With a passion for understanding how living systems work, and a desire to share her love of biology and research with the next generation of scientists, she arrived at WPI in 2014 and opened her research lab. A main area of her research is aimed at understanding the regulatory mechanisms that underlie mycobacterial stress tolerance, combining genetics, genomics, transcriptomics and biochemistry to understand how mycobacteria respond to, and ultimately survive, stressful conditions.
“What I want to understand is the basic biology of these (TB) bacteria,” she says. “If we know how the bacteria respond to stress, then we can try to find ways to intervene and prevent those stress responses from occurring. The bacteria don’t just sit there passively. Some live. Some die. They have ordered responses that they engage to adapt.”
TB and other types of infectious bacteria have found ways to survive stressors, including the human immune system, antibiotics, starvation, lack of oxygen, metal toxicity and low pH levels, she says.
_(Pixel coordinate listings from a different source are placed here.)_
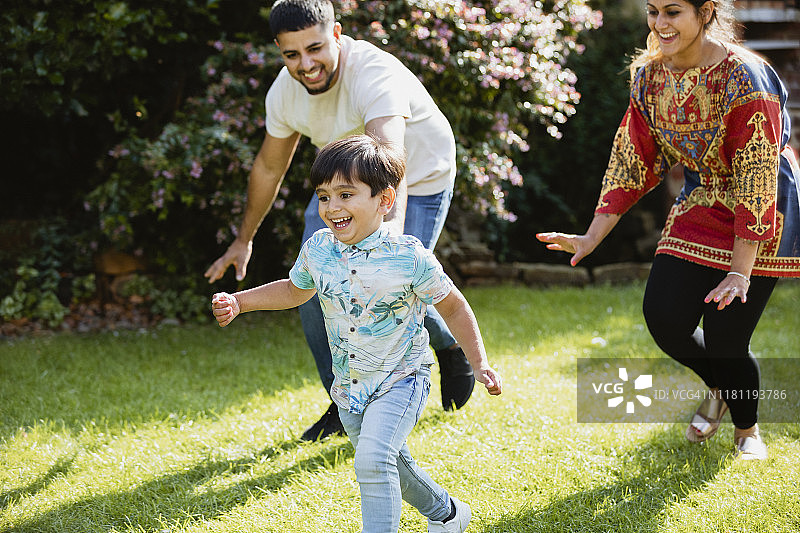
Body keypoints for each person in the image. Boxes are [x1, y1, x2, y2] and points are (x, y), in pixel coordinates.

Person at [537, 0, 800, 460]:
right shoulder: (649, 77)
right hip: (702, 197)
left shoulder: (745, 77)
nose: (660, 23)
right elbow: (633, 158)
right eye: (653, 11)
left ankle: (747, 430)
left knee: (726, 337)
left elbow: (757, 176)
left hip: (763, 207)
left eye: (673, 12)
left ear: (705, 12)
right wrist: (590, 237)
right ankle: (720, 386)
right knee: (665, 318)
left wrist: (739, 272)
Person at [204, 0, 476, 440]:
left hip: (416, 178)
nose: (305, 65)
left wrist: (386, 244)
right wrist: (243, 239)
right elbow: (269, 168)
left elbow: (390, 163)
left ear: (336, 34)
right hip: (343, 190)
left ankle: (449, 347)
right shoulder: (285, 92)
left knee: (394, 279)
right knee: (317, 281)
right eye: (291, 54)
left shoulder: (373, 73)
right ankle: (344, 399)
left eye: (315, 49)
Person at [212, 135, 502, 533]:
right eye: (324, 196)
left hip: (402, 378)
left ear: (384, 200)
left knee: (372, 461)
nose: (332, 207)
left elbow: (453, 306)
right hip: (350, 385)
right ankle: (447, 513)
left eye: (345, 195)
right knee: (389, 463)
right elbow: (295, 290)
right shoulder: (318, 249)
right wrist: (241, 302)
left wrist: (479, 362)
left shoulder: (409, 256)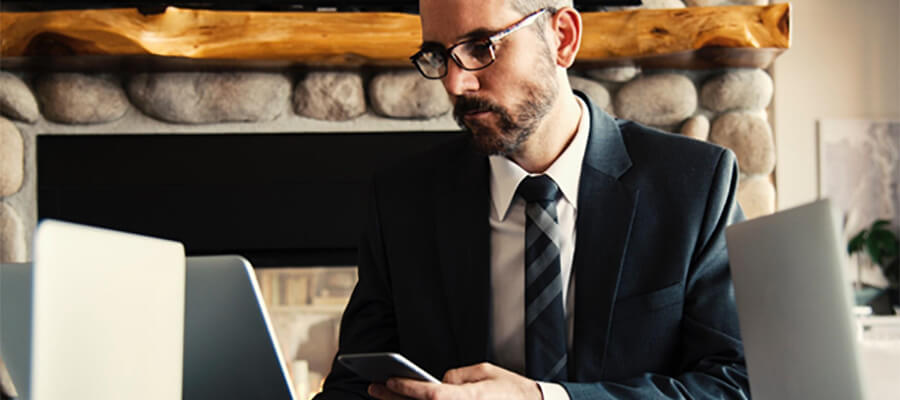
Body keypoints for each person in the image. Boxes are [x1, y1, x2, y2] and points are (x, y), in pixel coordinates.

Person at [315, 0, 749, 398]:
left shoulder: (695, 186)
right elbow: (355, 385)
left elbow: (733, 383)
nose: (455, 81)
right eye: (438, 55)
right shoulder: (400, 202)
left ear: (562, 38)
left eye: (481, 46)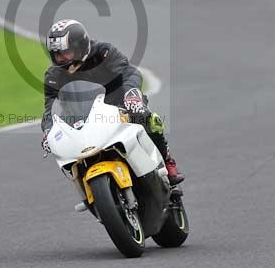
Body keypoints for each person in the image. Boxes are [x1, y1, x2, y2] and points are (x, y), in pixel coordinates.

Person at [40, 19, 184, 185]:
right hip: (82, 116)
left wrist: (132, 95)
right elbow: (49, 110)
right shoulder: (53, 76)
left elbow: (129, 73)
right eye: (57, 54)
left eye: (65, 53)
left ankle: (167, 161)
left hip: (119, 104)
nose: (61, 59)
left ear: (80, 46)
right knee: (65, 148)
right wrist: (48, 132)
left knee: (146, 117)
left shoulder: (103, 52)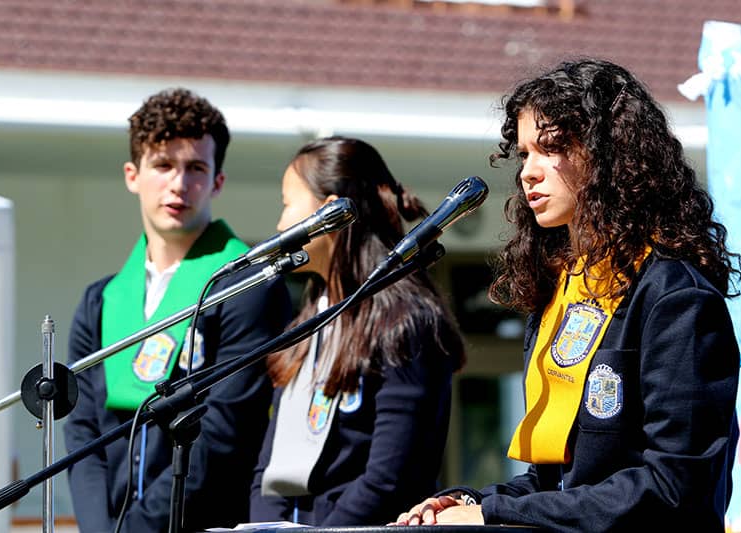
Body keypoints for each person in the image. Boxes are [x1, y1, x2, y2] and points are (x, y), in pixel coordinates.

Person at [394, 58, 741, 531]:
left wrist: (492, 512)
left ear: (610, 153)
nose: (528, 173)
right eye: (523, 154)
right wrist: (464, 501)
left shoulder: (675, 295)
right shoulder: (560, 290)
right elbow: (559, 485)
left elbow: (675, 488)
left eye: (550, 148)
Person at [63, 88, 291, 533]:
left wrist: (136, 530)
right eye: (163, 165)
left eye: (196, 168)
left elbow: (225, 432)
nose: (179, 185)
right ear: (132, 174)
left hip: (207, 524)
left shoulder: (245, 285)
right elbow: (83, 432)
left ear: (218, 182)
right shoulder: (101, 299)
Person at [248, 136, 465, 526]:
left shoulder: (406, 320)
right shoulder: (306, 324)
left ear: (329, 214)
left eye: (287, 203)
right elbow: (267, 472)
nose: (280, 224)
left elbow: (389, 478)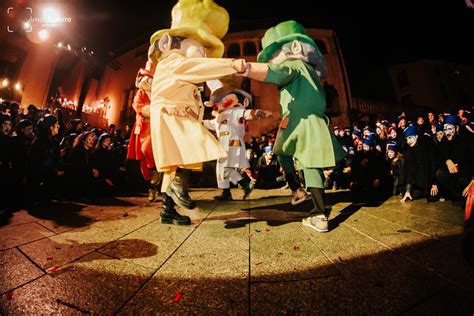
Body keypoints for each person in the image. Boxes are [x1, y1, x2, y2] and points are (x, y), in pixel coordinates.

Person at [239, 20, 346, 232]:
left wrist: (246, 68)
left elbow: (278, 72)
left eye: (273, 54)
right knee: (282, 151)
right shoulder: (310, 71)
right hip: (295, 119)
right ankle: (298, 191)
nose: (271, 60)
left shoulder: (295, 65)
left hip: (303, 120)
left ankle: (318, 214)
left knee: (310, 164)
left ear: (293, 48)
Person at [148, 0, 248, 225]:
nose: (203, 51)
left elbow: (206, 76)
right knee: (185, 154)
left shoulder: (185, 66)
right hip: (171, 116)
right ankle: (176, 189)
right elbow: (202, 69)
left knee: (181, 161)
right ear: (174, 43)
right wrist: (233, 65)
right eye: (199, 46)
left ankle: (168, 210)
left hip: (179, 117)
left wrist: (220, 92)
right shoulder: (174, 61)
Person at [203, 77, 272, 200]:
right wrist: (195, 121)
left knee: (224, 168)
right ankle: (231, 190)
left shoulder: (235, 111)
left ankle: (241, 185)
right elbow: (208, 123)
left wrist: (257, 113)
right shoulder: (219, 117)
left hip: (232, 144)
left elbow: (246, 114)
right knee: (222, 169)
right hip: (223, 147)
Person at [126, 61, 161, 202]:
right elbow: (137, 106)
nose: (148, 81)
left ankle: (157, 182)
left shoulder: (159, 93)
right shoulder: (140, 93)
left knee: (157, 153)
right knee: (145, 154)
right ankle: (152, 183)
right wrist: (153, 110)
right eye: (146, 78)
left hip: (158, 127)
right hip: (145, 128)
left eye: (151, 78)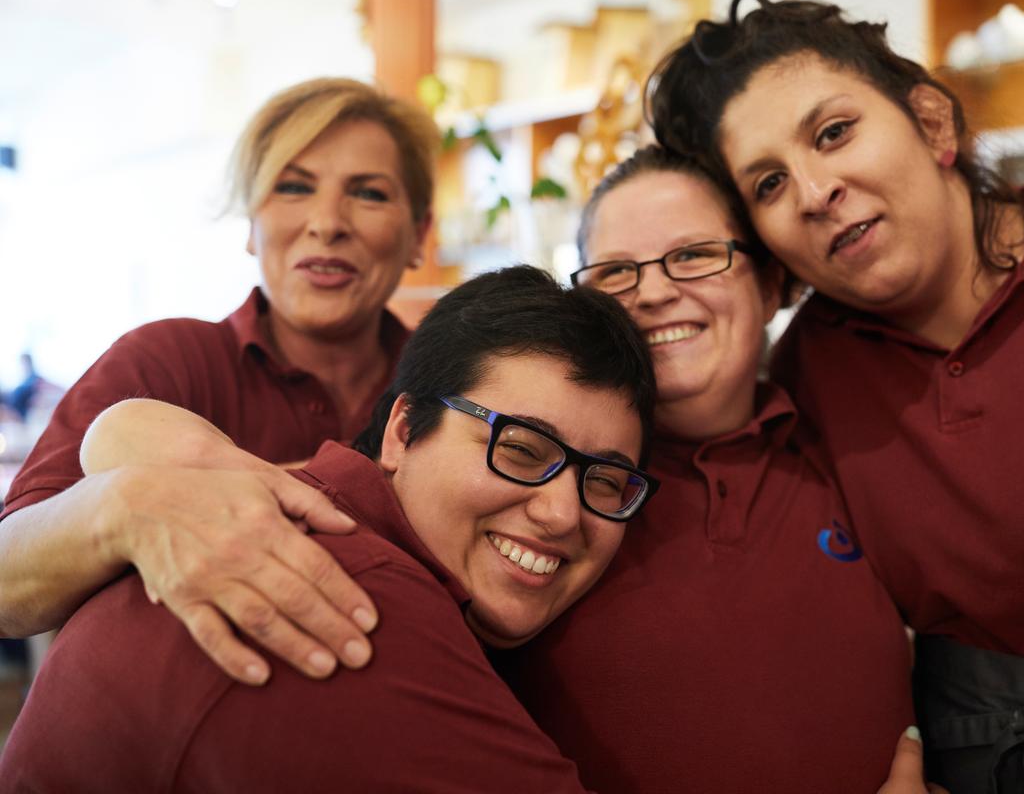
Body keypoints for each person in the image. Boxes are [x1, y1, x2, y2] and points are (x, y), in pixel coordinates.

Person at [648, 0, 1024, 790]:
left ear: (934, 124)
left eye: (833, 132)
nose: (813, 190)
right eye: (768, 183)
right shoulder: (807, 375)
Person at [0, 266, 659, 792]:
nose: (564, 512)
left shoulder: (333, 512)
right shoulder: (349, 596)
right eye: (520, 448)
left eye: (604, 482)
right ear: (402, 432)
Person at [498, 146, 916, 793]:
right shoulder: (531, 481)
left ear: (771, 282)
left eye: (693, 255)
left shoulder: (856, 449)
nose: (657, 292)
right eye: (615, 272)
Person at [0, 77, 441, 685]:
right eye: (292, 187)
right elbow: (6, 587)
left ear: (418, 233)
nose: (326, 222)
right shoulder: (162, 364)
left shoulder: (456, 385)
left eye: (368, 193)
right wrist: (126, 507)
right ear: (251, 225)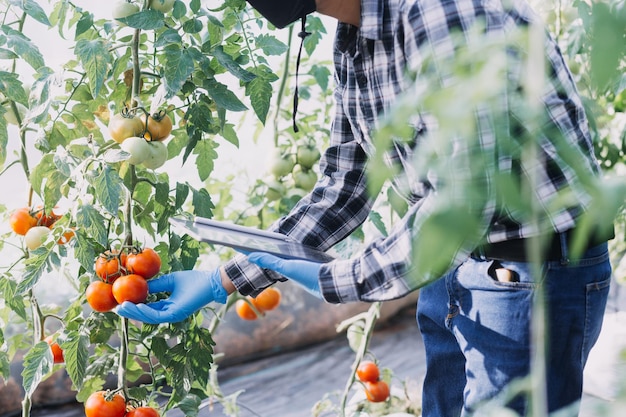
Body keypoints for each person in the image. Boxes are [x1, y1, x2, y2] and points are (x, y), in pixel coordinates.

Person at [118, 0, 614, 415]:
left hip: (531, 271)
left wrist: (344, 279)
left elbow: (467, 195)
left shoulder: (441, 11)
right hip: (455, 267)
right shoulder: (355, 40)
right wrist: (219, 281)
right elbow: (343, 186)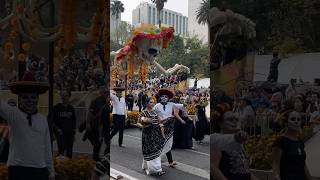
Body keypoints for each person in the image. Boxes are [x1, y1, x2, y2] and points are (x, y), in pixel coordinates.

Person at [0, 72, 55, 180]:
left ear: (37, 99)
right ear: (19, 99)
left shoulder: (42, 119)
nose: (30, 101)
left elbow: (47, 147)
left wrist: (51, 171)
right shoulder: (13, 114)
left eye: (33, 97)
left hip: (40, 170)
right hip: (18, 169)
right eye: (25, 97)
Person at [211, 111, 258, 180]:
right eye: (230, 119)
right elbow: (213, 168)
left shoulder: (238, 143)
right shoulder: (216, 139)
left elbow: (244, 170)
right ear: (220, 123)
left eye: (236, 119)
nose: (234, 121)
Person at [272, 110, 313, 180]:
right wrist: (277, 177)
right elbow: (276, 163)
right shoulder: (280, 141)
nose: (296, 121)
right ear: (286, 123)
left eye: (298, 119)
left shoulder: (300, 141)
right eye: (293, 119)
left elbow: (303, 164)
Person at [152, 89, 185, 167]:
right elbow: (152, 114)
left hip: (170, 127)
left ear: (168, 98)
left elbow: (182, 106)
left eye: (165, 96)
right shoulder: (157, 106)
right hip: (160, 127)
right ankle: (157, 159)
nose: (164, 98)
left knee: (168, 143)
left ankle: (170, 161)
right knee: (160, 144)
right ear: (160, 97)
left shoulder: (171, 104)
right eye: (162, 96)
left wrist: (185, 103)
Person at [140, 97, 168, 176]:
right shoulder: (143, 112)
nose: (152, 104)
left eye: (153, 102)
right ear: (147, 103)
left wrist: (167, 120)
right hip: (147, 135)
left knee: (155, 151)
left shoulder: (155, 112)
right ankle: (155, 169)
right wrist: (145, 122)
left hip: (155, 134)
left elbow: (160, 122)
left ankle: (156, 169)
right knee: (149, 150)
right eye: (151, 102)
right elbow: (139, 122)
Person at [85, 86, 108, 161]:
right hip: (96, 126)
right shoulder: (95, 101)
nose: (107, 94)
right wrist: (88, 124)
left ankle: (104, 160)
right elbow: (90, 113)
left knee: (106, 145)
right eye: (105, 92)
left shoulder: (108, 101)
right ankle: (95, 160)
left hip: (105, 126)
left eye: (108, 92)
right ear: (100, 93)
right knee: (97, 145)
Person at [53, 90, 76, 158]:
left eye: (65, 96)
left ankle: (68, 165)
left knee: (69, 150)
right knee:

“We are actively bombarding them with toxic chemicals, and the truth is, they deal with them pretty well,” she points out. “We want to understand how they deal with stressors and how they respond, to give us a chance to intervene. We’re specifically working on regulation of gene expression and how they save energy when they are in energy-starved conditions.”
Shell and her research team of grad students, postdoctoral researchers, and undergrads are getting hints on how TB bacteria survive, she says.
“My team is working hard day in and day out to carry out complicated experiments aimed at understanding what is happening at the molecular level inside the cell,” she says. “If we accomplish everything we’re working on right now, we can provide a foundation for a lot of people to work from to intervene. Once you know the weak points, you can decide what do with the information and design drugs that inhibit particular pathways.”
“When you make discoveries, you can’t always see at the time the way they will be useful in the future,” she says. “We have incredible genetic engineering tools available now and all of that was built on the basic understanding of fundamental biology. It is hard to communicate to the general public that fundamental biology is used in so many different ways and it is hard to foresee at the time what [breakthroughs] it can lead to when you are making basic discoveries.”